Human Genetics: Concepts and Applications (Lewis), 9th Edition

Chapter 18: Genetics of Cancer

Chapter Outline

CHAPTER OVERVIEW

1. The term tumor is used for abnormal cell growth that does not invade surrounding tissue.
2. Cancer, or a malignant tumor, spreads locally and usually also metastasizes to distant sites.
3. Carcinogens, most of which are mutagens, are cancer producing agents.
4. The search for cancer genes in families has given way to a genomic approach to identifying oncogenes and anti-oncogenes.
5. More than 100 oncogenes and 30 tumor suppressor genes have been identified.
6. DNA microarrays can be used to identify and distinguish different types of tumors.

1. Cancer is caused by a loss of cell division control.
2. Genes involved in the onset and progression of cancer include those encoding growth factors, transcription factors, DNA repair genes, and telomerase.

1. Several mutations may contribute to the development of cancer.
2. Most cancers are sporadic and therefore, the causative mutation occurs in cells of the affected tissue.
3. Cancer may develop when an environmental trigger causes mutations in a somatic cell or when a somatic mutation compounds an inherited susceptibility.

1. Cancer cells do not respond to normal cell cycle control signals and as a result they grow vigorously and continuously.
2. The cancer phenotype is heritable and transmitted to daughter cells.
3. A cancer cell differs from normal cells in that it is transplantable (can grow in a susceptible animal), dedifferentiated (less specialized), lacks contact inhibition (pile up in culture), and can invade healthy tissue or metastasize to distant sites.

1. Cancer cells have a phenotype that is more specialized than stem cells but less differentiated than normal tissue.
2. This may result from dedifferentiation of a normal cell or the proliferation of cancer stem cells.

1. Mutations in oncogenes, tumor suppressor genes and DNA repair genes can all cause cancer

1. Many genes that normally control the cell cycle are proto-oncogenes.
2. Proto-oncogenes are transformed into oncogenes by genetic changes that increase their expression or alter the biological activity of their protein product.
3. Changes in gene expression levels can be used to diagnose and monitor treatment of cancer.

1. Tumor suppressor genes down regulate cell growth.
2. Deletions of tumor-suppressor genes or other changes, such as hypermethylation, that result in loss of function may lead to cancer.
3. Loss of tumor-suppressor function allows cells to ignore normal constraints on cell division.
4. The RB, p53, and BRCA1 genes are examples of tumor suppressors.

1. MicroRNAs are important in the regulation of oncogenes and tumor suppressor genes at the post-transcriptional level
2. MicroRNA alterations may lead to cancer
3. The relationship between oncogenes, tumor suppressor genes and microRNAs is complex.
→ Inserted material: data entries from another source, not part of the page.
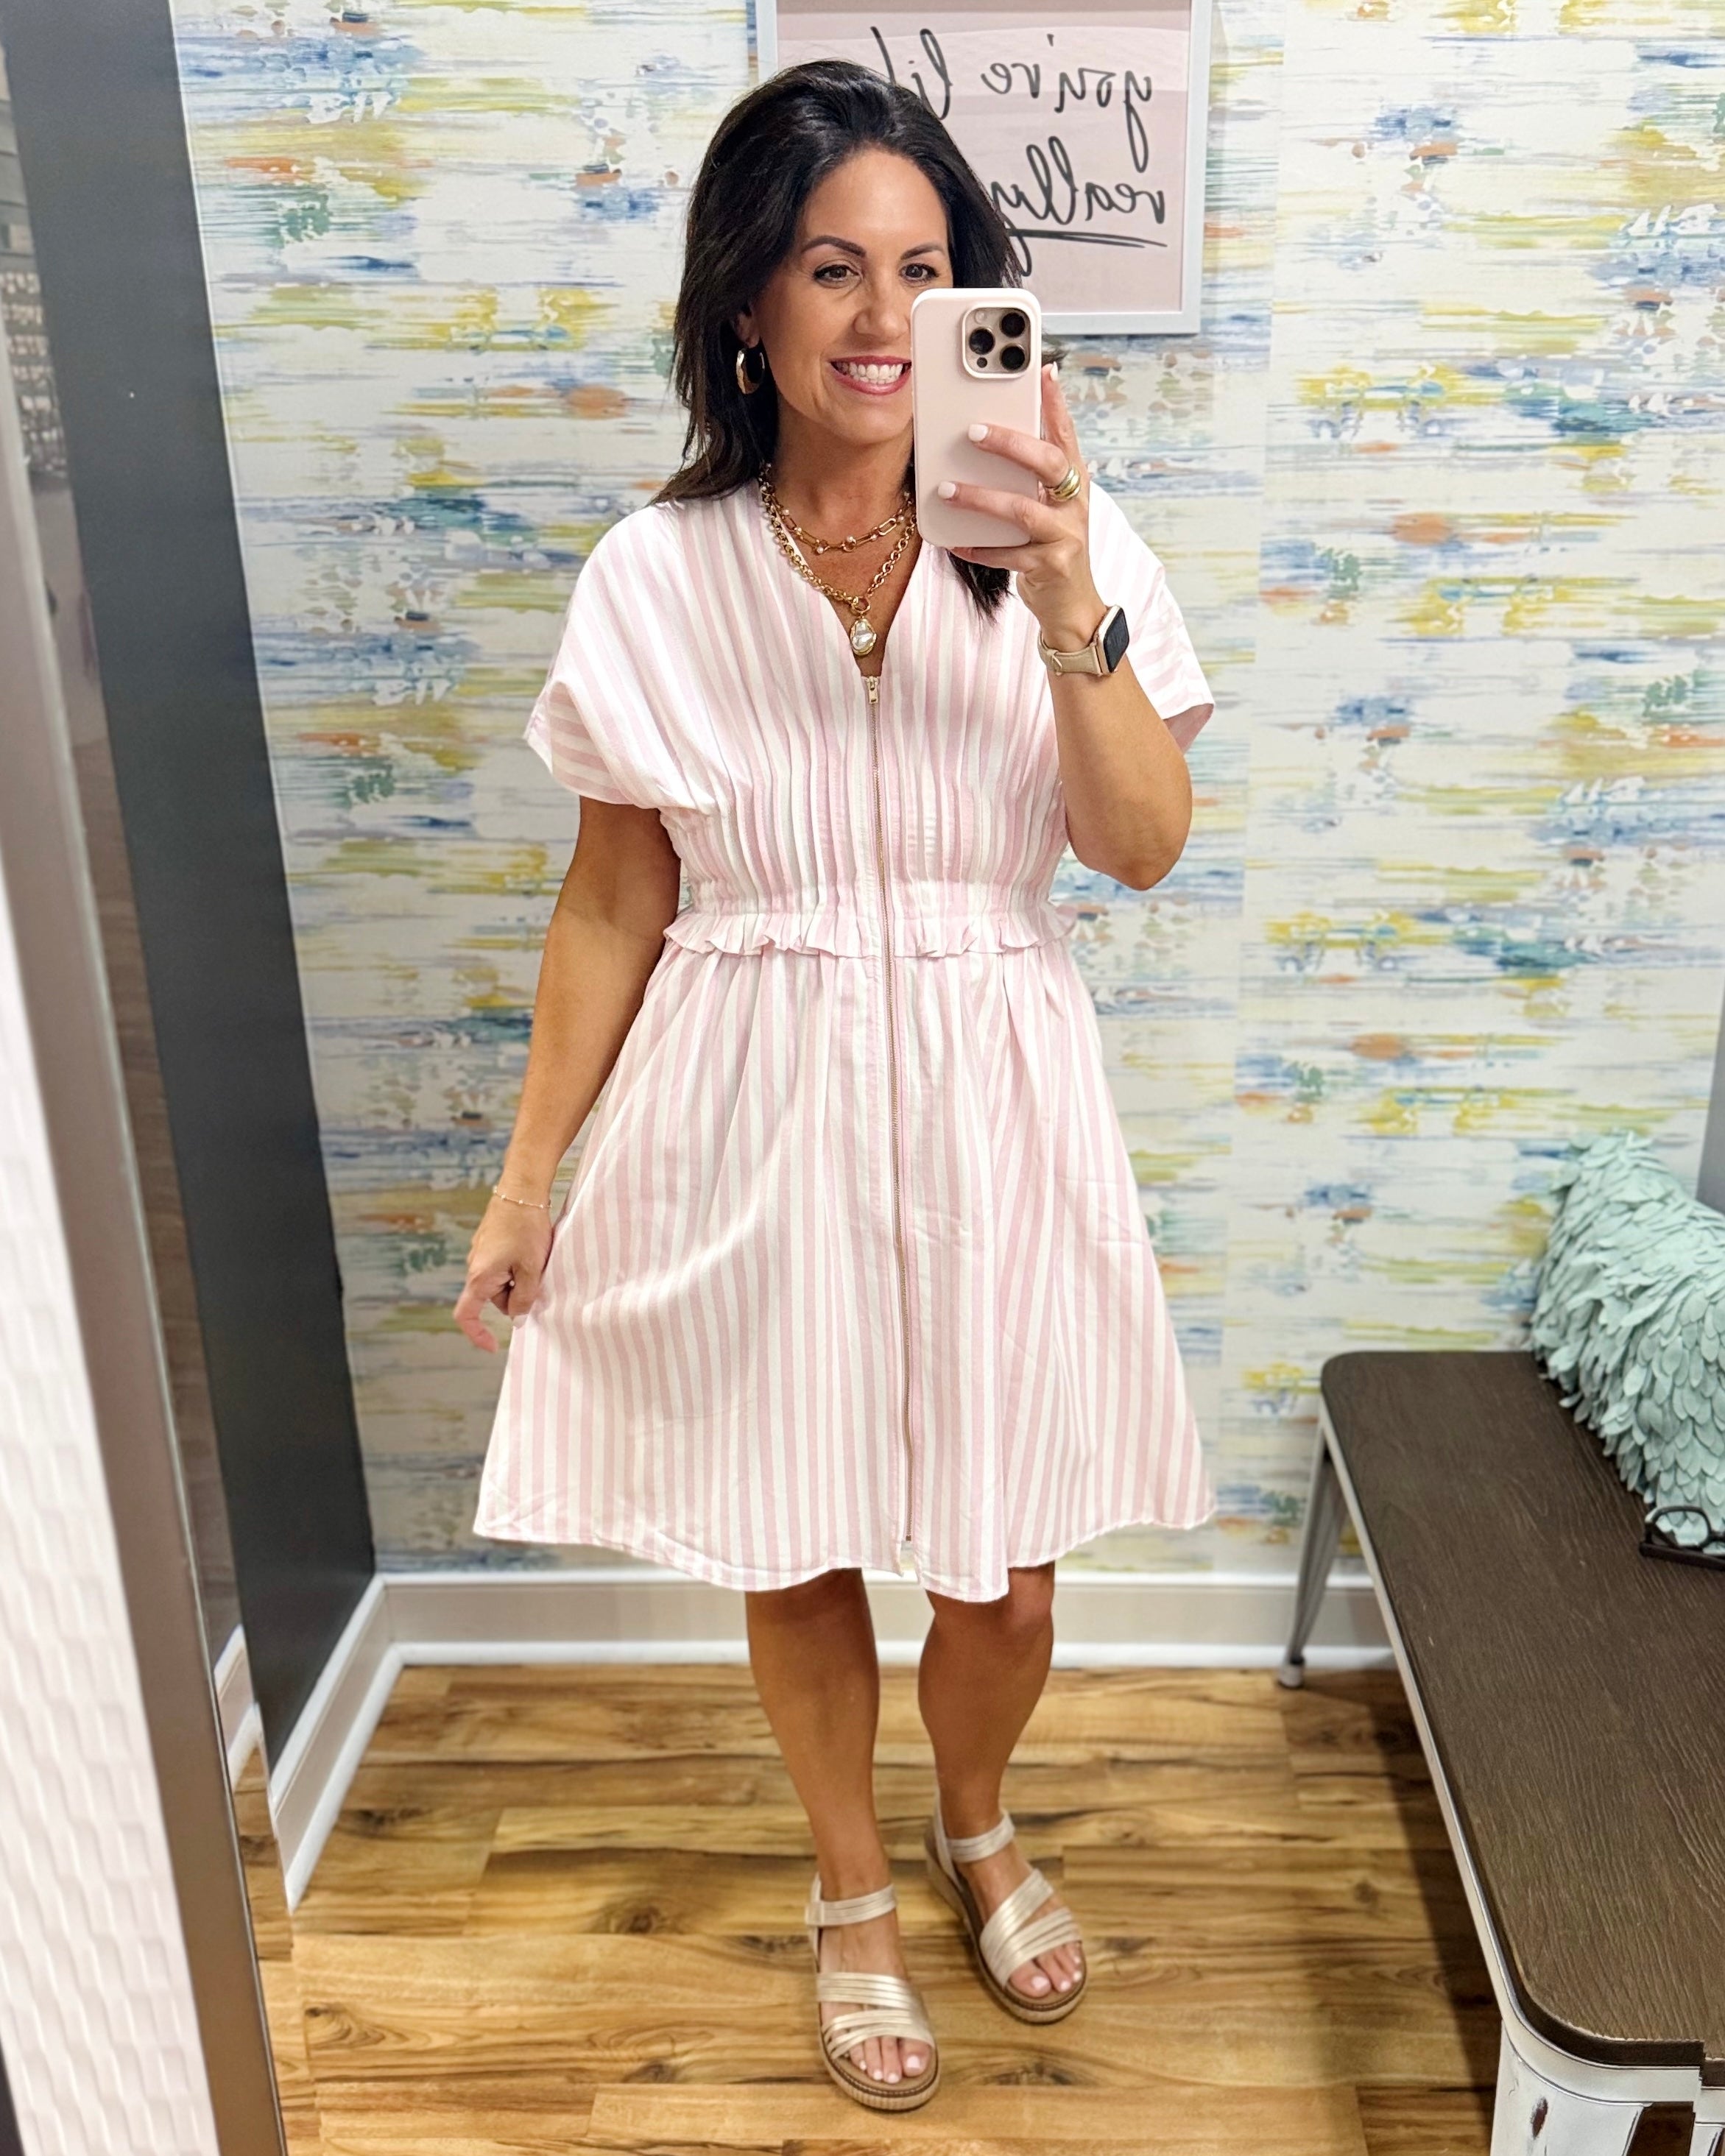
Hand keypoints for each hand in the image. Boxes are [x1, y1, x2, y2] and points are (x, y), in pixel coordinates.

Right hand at [452, 1197, 553, 1351]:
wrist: (522, 1189)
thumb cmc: (526, 1227)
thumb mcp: (531, 1269)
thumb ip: (524, 1298)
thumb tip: (517, 1317)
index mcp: (480, 1277)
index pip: (466, 1315)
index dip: (477, 1334)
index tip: (494, 1346)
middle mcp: (475, 1267)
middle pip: (494, 1298)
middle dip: (516, 1298)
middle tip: (539, 1281)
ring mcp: (481, 1253)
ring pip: (501, 1282)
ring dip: (519, 1280)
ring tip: (537, 1260)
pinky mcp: (490, 1242)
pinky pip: (502, 1265)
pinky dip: (518, 1266)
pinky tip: (532, 1251)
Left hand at [938, 363, 1104, 650]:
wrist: (1072, 604)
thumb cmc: (1051, 544)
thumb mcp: (1046, 503)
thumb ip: (1028, 471)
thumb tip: (991, 430)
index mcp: (1074, 479)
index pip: (1065, 433)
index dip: (1055, 401)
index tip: (1042, 368)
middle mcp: (1075, 502)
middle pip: (1046, 463)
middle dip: (1010, 444)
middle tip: (973, 431)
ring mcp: (1065, 535)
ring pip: (1021, 510)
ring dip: (981, 498)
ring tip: (946, 489)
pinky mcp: (1049, 566)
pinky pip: (1007, 555)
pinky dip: (979, 547)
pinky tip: (954, 540)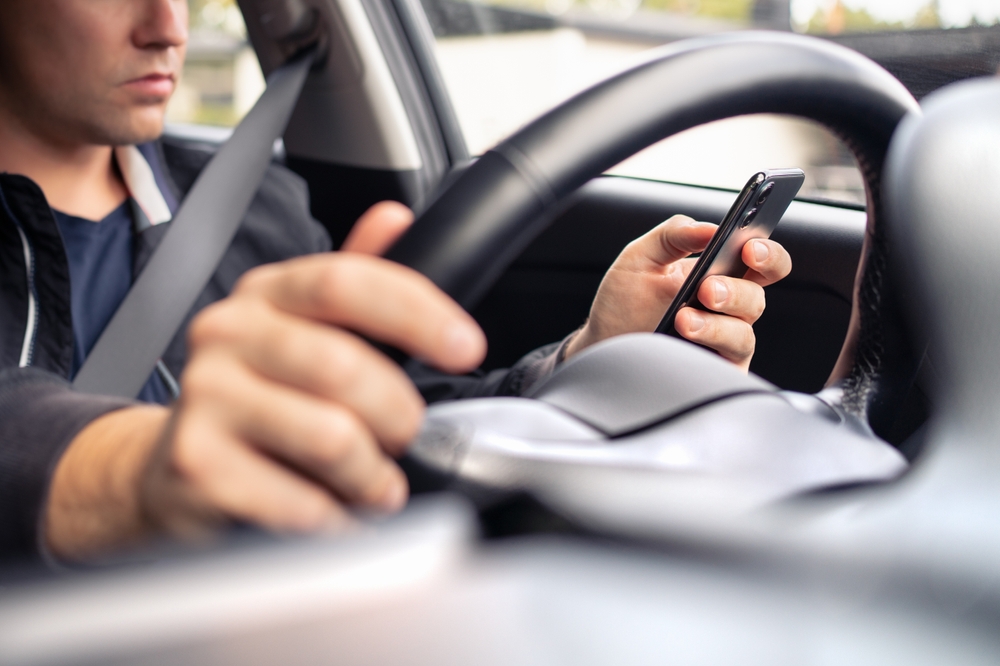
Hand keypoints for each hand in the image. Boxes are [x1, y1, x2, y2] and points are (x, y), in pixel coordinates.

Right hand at [46, 202, 484, 557]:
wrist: (173, 465)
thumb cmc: (260, 396)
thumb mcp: (306, 331)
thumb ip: (357, 280)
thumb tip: (395, 219)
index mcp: (266, 294)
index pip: (347, 281)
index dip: (418, 312)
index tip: (466, 347)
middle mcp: (226, 333)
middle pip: (344, 366)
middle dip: (398, 415)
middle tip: (403, 438)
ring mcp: (204, 396)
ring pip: (330, 436)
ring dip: (372, 475)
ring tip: (374, 484)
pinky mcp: (195, 463)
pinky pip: (299, 501)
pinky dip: (335, 518)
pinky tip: (334, 515)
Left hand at [563, 214, 791, 371]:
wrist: (601, 346)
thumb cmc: (624, 303)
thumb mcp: (640, 258)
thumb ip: (673, 235)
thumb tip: (709, 229)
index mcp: (721, 275)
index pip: (763, 262)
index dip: (767, 254)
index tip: (749, 248)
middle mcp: (729, 309)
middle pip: (757, 297)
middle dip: (736, 291)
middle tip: (707, 288)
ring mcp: (723, 343)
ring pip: (743, 334)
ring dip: (715, 325)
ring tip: (682, 319)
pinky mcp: (714, 372)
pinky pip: (726, 365)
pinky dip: (709, 349)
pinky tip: (683, 339)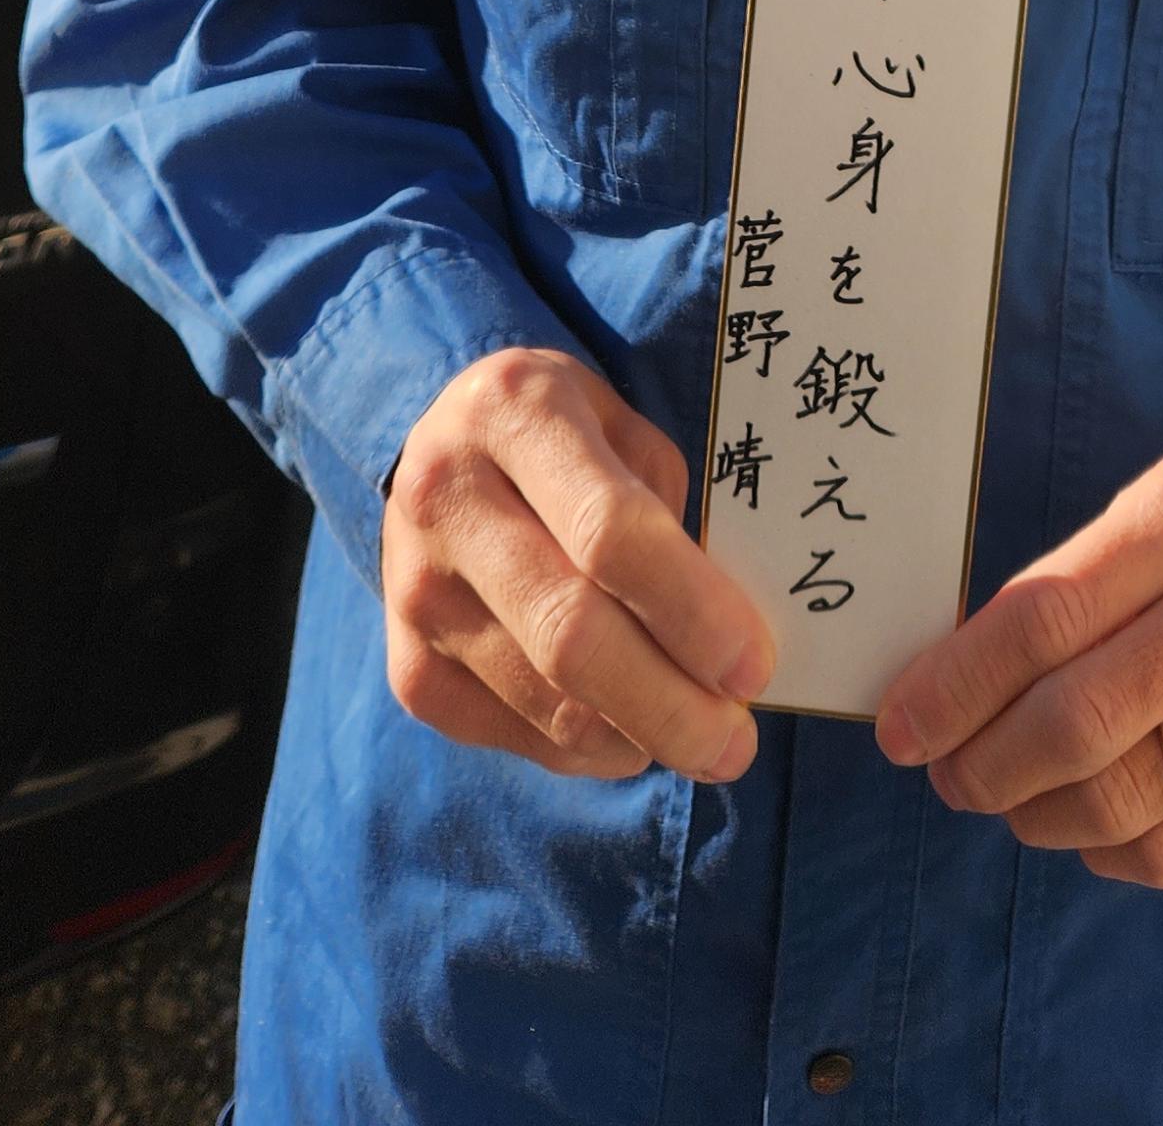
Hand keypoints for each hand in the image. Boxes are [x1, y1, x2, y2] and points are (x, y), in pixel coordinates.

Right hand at [381, 345, 773, 783]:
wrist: (442, 451)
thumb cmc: (566, 435)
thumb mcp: (624, 427)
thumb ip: (670, 512)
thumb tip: (726, 637)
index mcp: (515, 412)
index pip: (608, 531)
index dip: (690, 609)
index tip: (754, 666)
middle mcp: (447, 499)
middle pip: (569, 633)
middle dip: (669, 704)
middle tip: (736, 747)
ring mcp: (415, 590)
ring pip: (544, 700)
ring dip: (639, 737)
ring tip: (699, 736)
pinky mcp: (408, 666)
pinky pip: (513, 735)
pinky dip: (587, 751)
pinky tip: (629, 732)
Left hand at [873, 431, 1162, 886]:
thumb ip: (1080, 575)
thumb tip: (958, 676)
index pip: (1049, 614)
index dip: (957, 682)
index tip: (901, 724)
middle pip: (1082, 718)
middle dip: (985, 763)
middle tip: (948, 774)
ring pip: (1124, 797)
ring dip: (1036, 814)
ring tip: (1010, 800)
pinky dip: (1111, 852)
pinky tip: (1090, 826)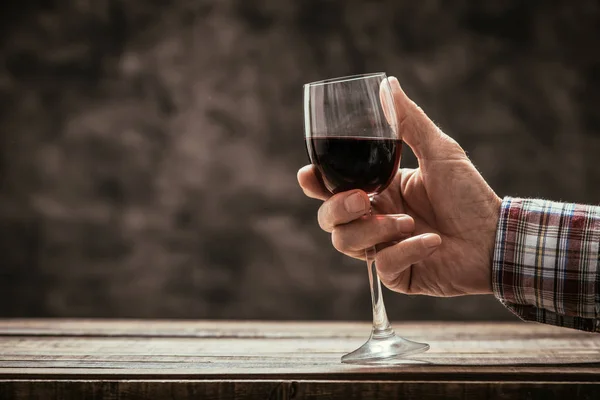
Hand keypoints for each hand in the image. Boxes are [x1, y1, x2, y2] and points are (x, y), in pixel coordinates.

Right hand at [298, 77, 500, 296]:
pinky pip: (381, 266)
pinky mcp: (397, 274)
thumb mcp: (439, 151)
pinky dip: (405, 251)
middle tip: (363, 200)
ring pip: (345, 243)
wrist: (497, 238)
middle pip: (330, 218)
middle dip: (337, 208)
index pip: (333, 188)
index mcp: (378, 190)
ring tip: (409, 223)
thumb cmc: (469, 195)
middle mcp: (375, 219)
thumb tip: (387, 84)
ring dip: (374, 231)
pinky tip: (431, 243)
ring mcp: (383, 248)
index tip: (309, 175)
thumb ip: (408, 121)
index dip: (315, 183)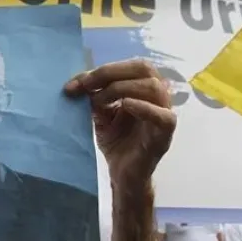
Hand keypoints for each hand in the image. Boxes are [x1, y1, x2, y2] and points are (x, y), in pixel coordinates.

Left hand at [64, 60, 175, 188]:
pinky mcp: (165, 134)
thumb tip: (76, 83)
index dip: (104, 69)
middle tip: (86, 85)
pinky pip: (163, 116)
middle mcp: (158, 97)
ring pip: (153, 87)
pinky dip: (143, 107)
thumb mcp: (100, 114)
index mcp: (144, 88)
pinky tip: (125, 105)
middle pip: (144, 68)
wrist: (122, 174)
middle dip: (111, 73)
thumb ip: (93, 96)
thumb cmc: (116, 141)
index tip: (77, 82)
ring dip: (122, 88)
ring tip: (100, 100)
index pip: (130, 66)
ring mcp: (164, 114)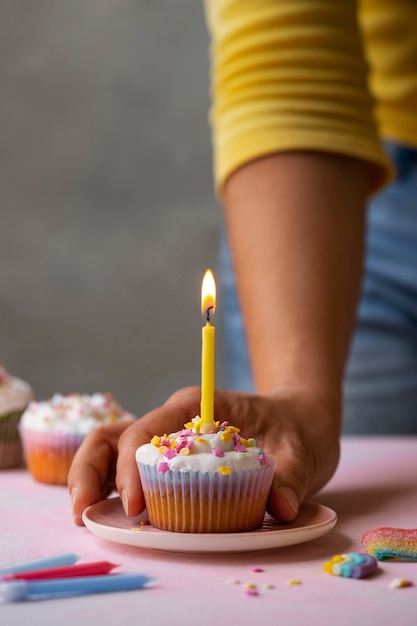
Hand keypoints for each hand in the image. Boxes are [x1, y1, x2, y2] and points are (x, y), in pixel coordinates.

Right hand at [68, 385, 339, 524]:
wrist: (298, 422)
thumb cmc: (295, 428)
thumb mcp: (301, 449)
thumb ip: (289, 476)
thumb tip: (278, 508)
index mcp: (195, 406)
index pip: (147, 429)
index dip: (132, 466)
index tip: (137, 505)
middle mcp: (172, 420)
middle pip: (115, 435)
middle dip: (92, 470)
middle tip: (84, 512)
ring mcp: (168, 439)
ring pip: (112, 448)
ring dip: (92, 478)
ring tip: (84, 514)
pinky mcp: (171, 460)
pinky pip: (130, 469)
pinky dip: (112, 488)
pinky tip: (108, 513)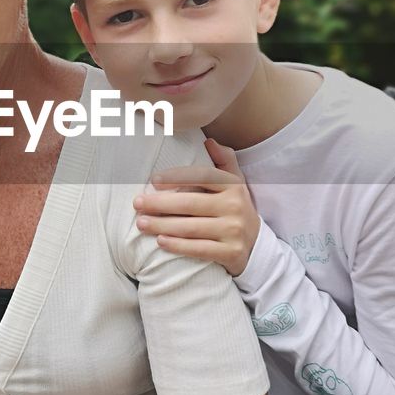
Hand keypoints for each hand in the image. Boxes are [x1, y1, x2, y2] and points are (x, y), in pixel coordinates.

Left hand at [133, 139, 259, 277]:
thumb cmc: (236, 209)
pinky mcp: (230, 253)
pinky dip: (178, 246)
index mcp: (233, 187)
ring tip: (141, 223)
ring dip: (162, 225)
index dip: (177, 177)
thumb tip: (208, 141)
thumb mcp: (236, 184)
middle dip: (159, 204)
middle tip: (137, 204)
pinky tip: (160, 242)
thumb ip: (224, 160)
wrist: (257, 246)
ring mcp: (233, 231)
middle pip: (190, 203)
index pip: (202, 177)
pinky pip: (199, 249)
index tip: (153, 181)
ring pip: (191, 228)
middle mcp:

Understanding the relationship may lead to better diagnosis and treatment of cancer.

1. Most cancers are not the result of alterations of a single oncogene or tumor suppressor gene but involve a series of mutations in several genes.

1. FAP begins in early childhood with precancerous growths called polyps.
2. An autosomal dominant pattern of inheritance is associated with FAP and it occurs with a frequency of one in 5000 people in the United States.
3. A dominant mutation in the APC gene on chromosome 5 is the first step in the multi-step model for FAP colon cancer.
4. Subsequent mutations cause the transformation of the polyp into a tumor.

1. Genome research is revealing common pathways affected in different types of cancer
2. This research aids evaluation of present therapeutic agents and suggests new targets for drugs

1. Epidemiological studies are used to identify risk factors in a population.
2. Many environmental carcinogens have been identified along with factors that lower the risk of cancer. Smoking and excess exposure to the sun are linked with increased risk of cancer.
3. Avoiding fats along with eating more fruits, vegetables, and whole grain cereals is associated with a lower cancer risk.

1. Treatments for cancer target the characteristics of cancer cells.
2. Surgery removes tumors. Chemotherapy and radiation non-selectively destroy rapidly dividing cells.
3. Newer treatments target receptors on cancer cells, block telomerase, trigger redifferentiation, or attack a tumor's blood supply.
4. DNA microarrays and human genome data are being used to diagnose and manage cancer.